▸ **TRECHO DO TEXTO**:

Eu sou um monstro

Foto meramente ilustrativa, pois não sou fofo e sou bem mais abstrato. Imagem encontrada aqui.

Sou nômade, vivo de favores e vou me ajeitando onde me deixam entrar. Finjo que vou ficar pouco tempo, que aparecerei só às vezes e que quase não vou incomodar. As pessoas não gostam de mim, mas me deixam entrar e se habituam com a minha presença por achar que faz parte. E eu entro, me ajeito e vou ganhando espaço, mesmo sendo insuportavelmente chato.

Eu gosto de zoar. Amarrar perna de sapo, criar apelidos cruéis e assustar quem não estiver atento. Esses são hábitos que tenho desde que nasci. Recentemente decidi adotar o rótulo de zoador e tenho aperfeiçoado meus dons para atingir em cheio os participantes da tal vida adulta.

Esse novo rótulo veio a calhar, viu? Agora quando eventualmente me confrontam, digo “quem tem limite é município” e as pessoas caem, como bobas, porque nunca querem ser estraga-prazeres. Elas temem cortar o barato de alguém e ganhar a fama de politicamente corretas. E eu aproveito disso sendo aquele cara que vive falando como são chatas essas pessoas que vivem patrulhando o humor, repito como um papagaio como é tudo inofensivo, digo que bullying forma caráter e outras baboseiras como “vocês são os verdadeiros fascistas” e assim consigo me manter por mais tempo na minha morada da vez.

Antigamente, tudo que eu fazia era mais direto, sabe? Os resultados apareciam rapidamente, não tinha tanto jogo e assim a comida ficava escassa num pulo e minhas mudanças tinham que acontecer com mais frequência. Pois agora, eu sou um novo monstro. Me adaptei aos tempos modernos e me alimento moderadamente em três em três horas, tudo muito saudável, com cara de indicação de nutricionista.

Antes minha comida era o medo, o pavor, a culpa. Agora é um prato diversificado e cada vez mais colorido: ansiedade, culpa, medo, tristeza, pavor, depressão, raiva, dores crônicas, compulsões variadas, insônia, paranoia, estresse e tudo mais que há de ruim.

▸ **DADOS ARMAZENADOS**:
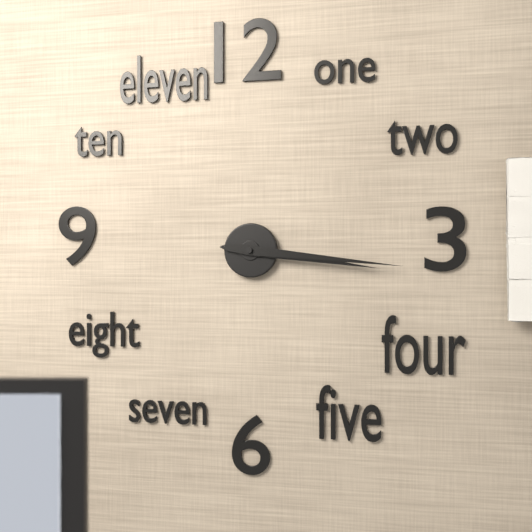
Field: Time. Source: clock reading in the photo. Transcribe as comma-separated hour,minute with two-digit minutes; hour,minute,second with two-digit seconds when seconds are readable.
3,16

▸ **TAREFAS DO EXERCÍCIO**:
• a. Reproduza fielmente a passagem do trecho do texto que vai de “Sou nômade, vivo” a “tal vida adulta.”.
• b. Segundo o trecho do texto, que frase o monstro diz quando eventualmente o confrontam?

▸ **RESPOSTAS POR TAREFA**:
• a.
Sou nômade, vivo de favores e vou me ajeitando onde me deixam entrar. Finjo que vou ficar pouco tempo, que aparecerei só às vezes e que quase não vou incomodar. As pessoas não gostam de mim, mas me deixam entrar e se habituam com a minha presença por achar que faz parte. E eu entro, me ajeito e vou ganhando espaço, mesmo sendo insuportavelmente chato.

Eu gosto de zoar. Amarrar perna de sapo, criar apelidos cruéis e assustar quem não estiver atento. Esses são hábitos que tenho desde que nasci. Recentemente decidi adotar o rótulo de zoador e tenho aperfeiçoado meus dons para atingir em cheio os participantes da tal vida adulta.

• b. Ele diz “quem tem limite é município”.